Ho scoperto che, man mano che acquisisco padronanza delle prospettive e delle esperienze degli altri, cresco in compassione, acquisisco una comprensione più matura di questioni complesse e sono più preparato per servire e amare. È difficile non amare qualcuno quando conosci la sua storia.
3. L’amore su misura di Gesù
Infine, la vita di Gesù dimostra che l’empatia trova la sua massima espressione nell’amare gli altri nel modo in cui hanno bisogno di essere amati. Come insegnò Nefi: “[Il Salvatore] non fa nulla che non sia a beneficio del mondo; poiché egli ama il mondo (2 Nefi 26:24).

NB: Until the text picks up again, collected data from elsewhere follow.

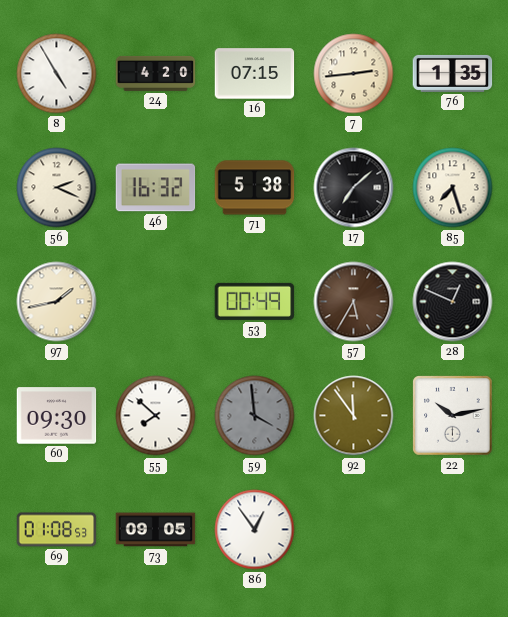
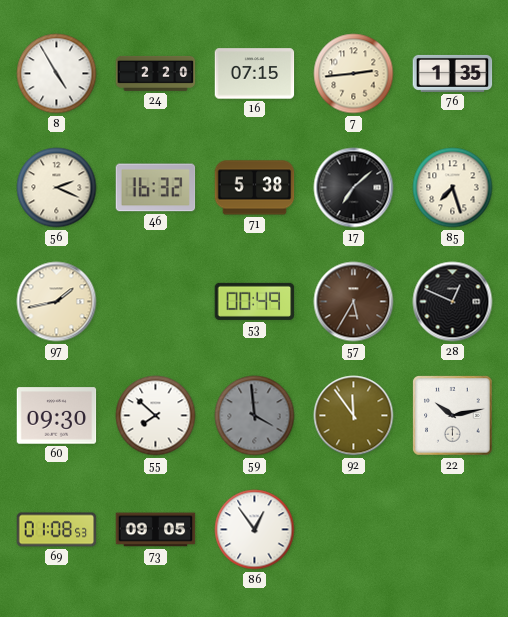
24: 4:20 -> 2:20
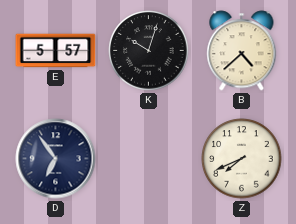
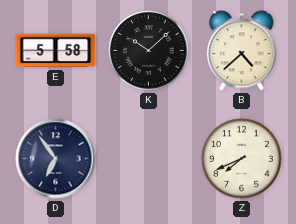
E: 5:57 -> 5:58
K: 10:03 -> 10:08
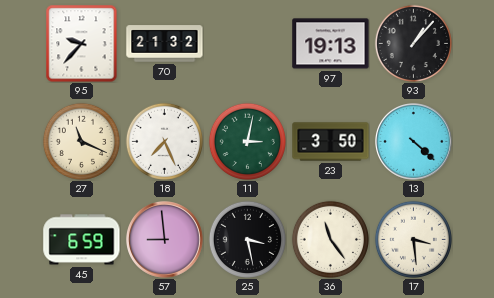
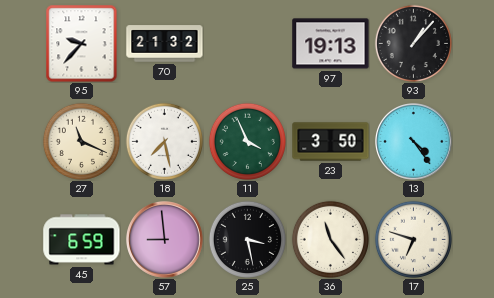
18: 7:26 -> 7:28
11: 3:02 -> 3:56
13: 4:22 -> 4:24
17: 3:29 -> 6:48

A volte il Suo amore si manifestava con Lui che offriva guarigione fisica, incoraggiamento, castigo o perdono. Altre volte Egli pianse con coloro che piangevano o condivideva le loro gioie. In conclusione, Cristo ha dato la Sua vita per noi “mentre eravamo ancora peccatori” (Romani 5:8), dimostrando che il Suo amore perfetto persiste anche nella nostra imperfezione.
A volte, sforzarsi di amare come faceva il Salvatore può essere difficile. Quindi, come possiamo amare gli altri nel modo in cui hanno bisogno di essere amati?

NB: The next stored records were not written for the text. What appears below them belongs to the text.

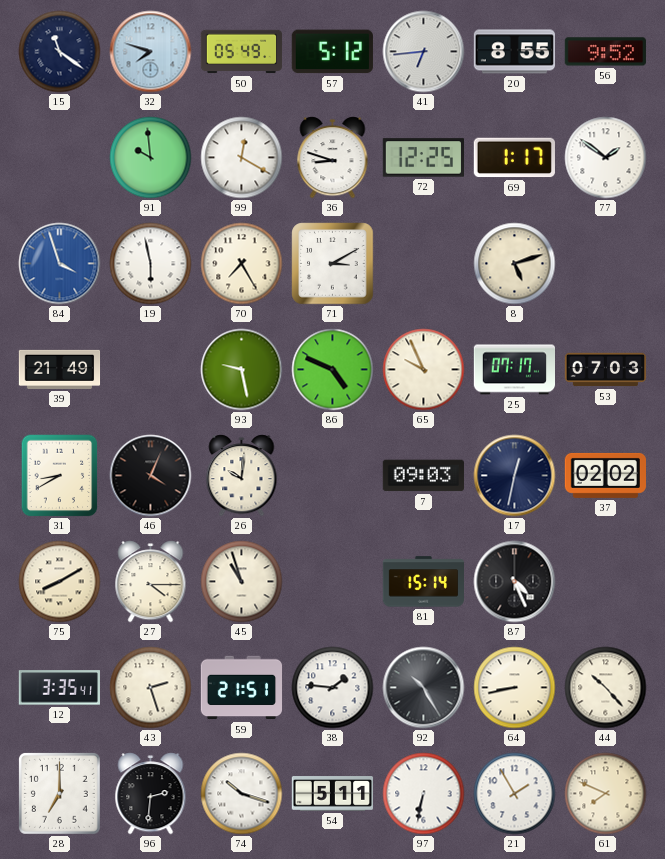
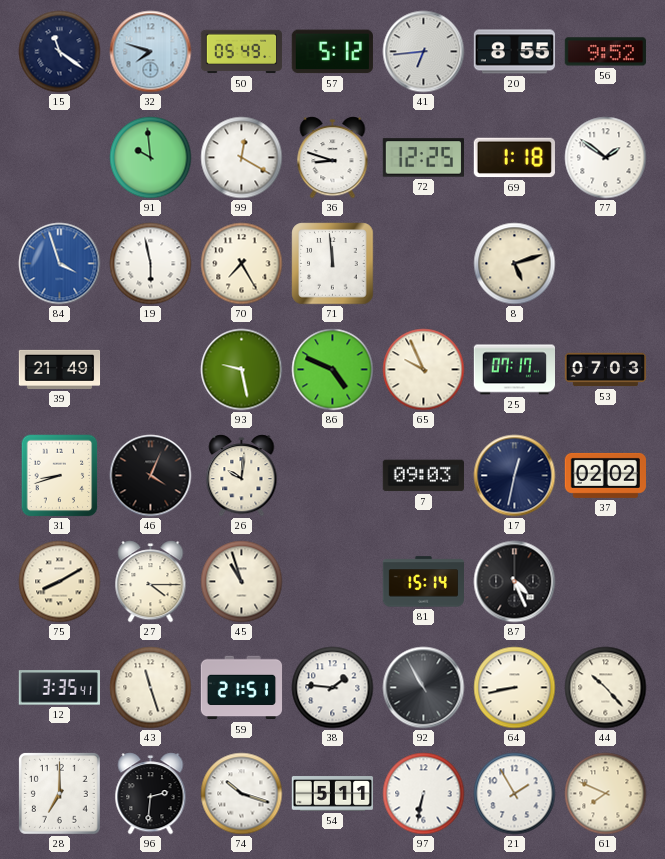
69: 1:17 -> 1:18
71: 3:10 -> 11:59
31: 8:40 -> 8:42
43: 2:27 -> 11:27
92: 10:25 -> 10:55
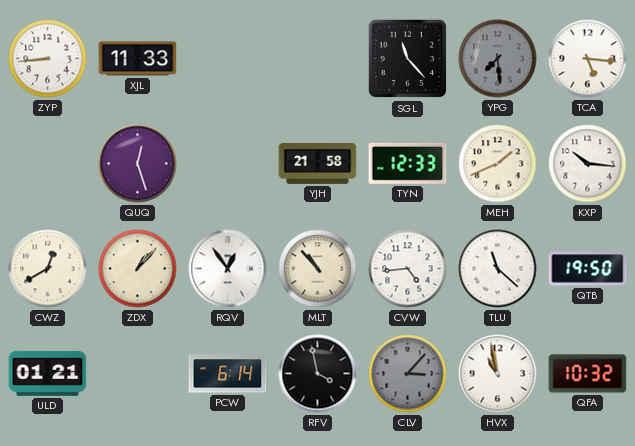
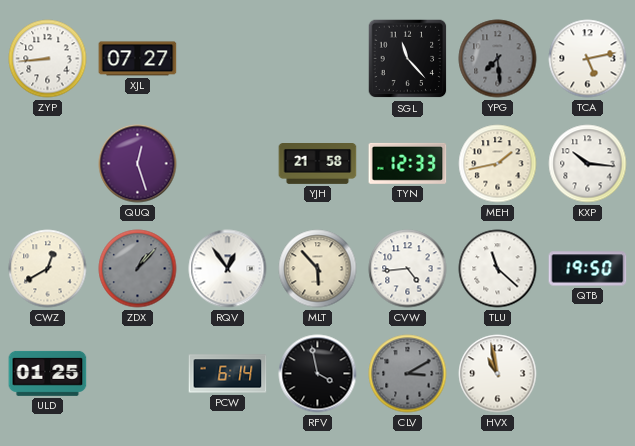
XJL: 11:33 -> 07:27
TCA: 5:16 -> 5:13
MEH: 1:41 -> 1:43
ZDX dial: cream -> grey
MLT: 10:53 -> 5:53
ULD: 01:21 -> 01:25
CLV: 3:07 -> 3:10
QFA: 10:32 -> none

Possiamo semplicemente scegliere di amare come se ci fosse un interruttore da accendere?
È davvero possibile amare un vicino o uno sconosciuto tanto quanto un familiare o noi stessi?
Che dire di coloro con cui siamo in disaccordo o con cui non andiamo d’accordo, o di coloro con cui siamo inclini a litigare?

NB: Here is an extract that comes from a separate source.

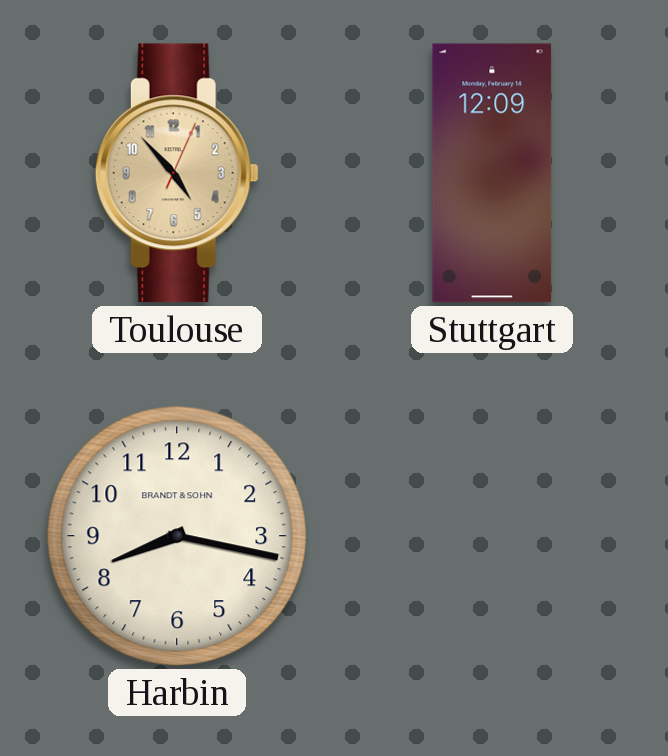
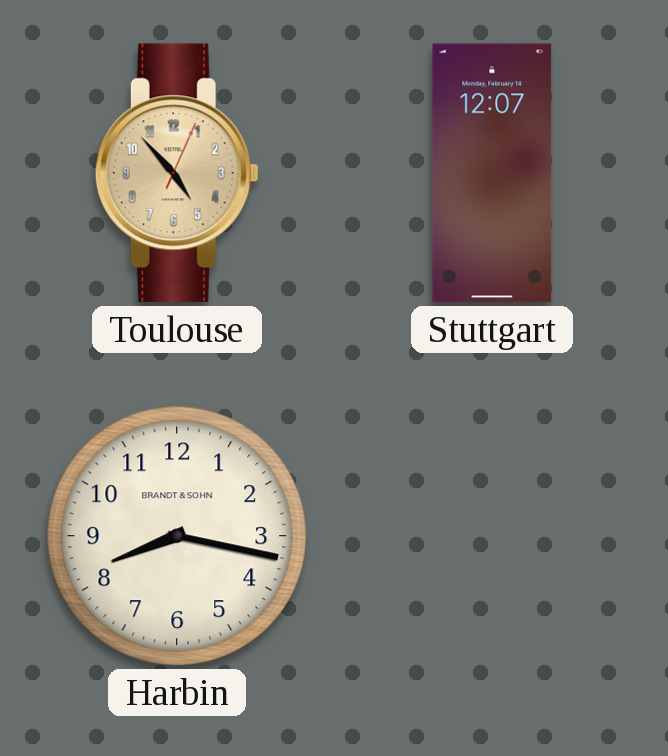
Stuttgart: 12:09 -> 12:07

Nelle Scritture, l’amore cristiano viene spesso definito come qualcosa di cui una persona è “riempita”; in altre parole, è qualcosa riversato nell’anima da Dio (vedere Mosia 2:4; 4:12; Alma 38:12; Moroni 7:48). Questo significa che l’amore cristiano non può essere coltivato senza l’aiuto di Dio — è un dono spirituale che giunge e cresce quando “[preghiamo] il Padre con tutta la forza del [nostro] cuore” (Moroni 7:48).
L’empatia porta unità
Quando serviamo con empatia e amore, la nostra capacità di creare unità, senso di appartenenza e di portare gli altri a Cristo aumenta. Questo perché iniziamo a vedere gli altri con gli occhi di Dio e a sentire con il Suo cuore. Arriviamo anche a considerare il nostro servizio non come se stessimo tendendo la mano verso il basso per innalzare gli altri al nostro livello, bensì come se tendessimo la mano in avanti per abbracciare un altro figlio di Dio. Così facendo, contribuiamo all’adempimento della preghiera di Cristo per i Suoi seguaci: “Che siano tutti uno; che come tu, o Padre, sei in me, ed io sono in te, anch’essi siano in noi” (Giovanni 17:21).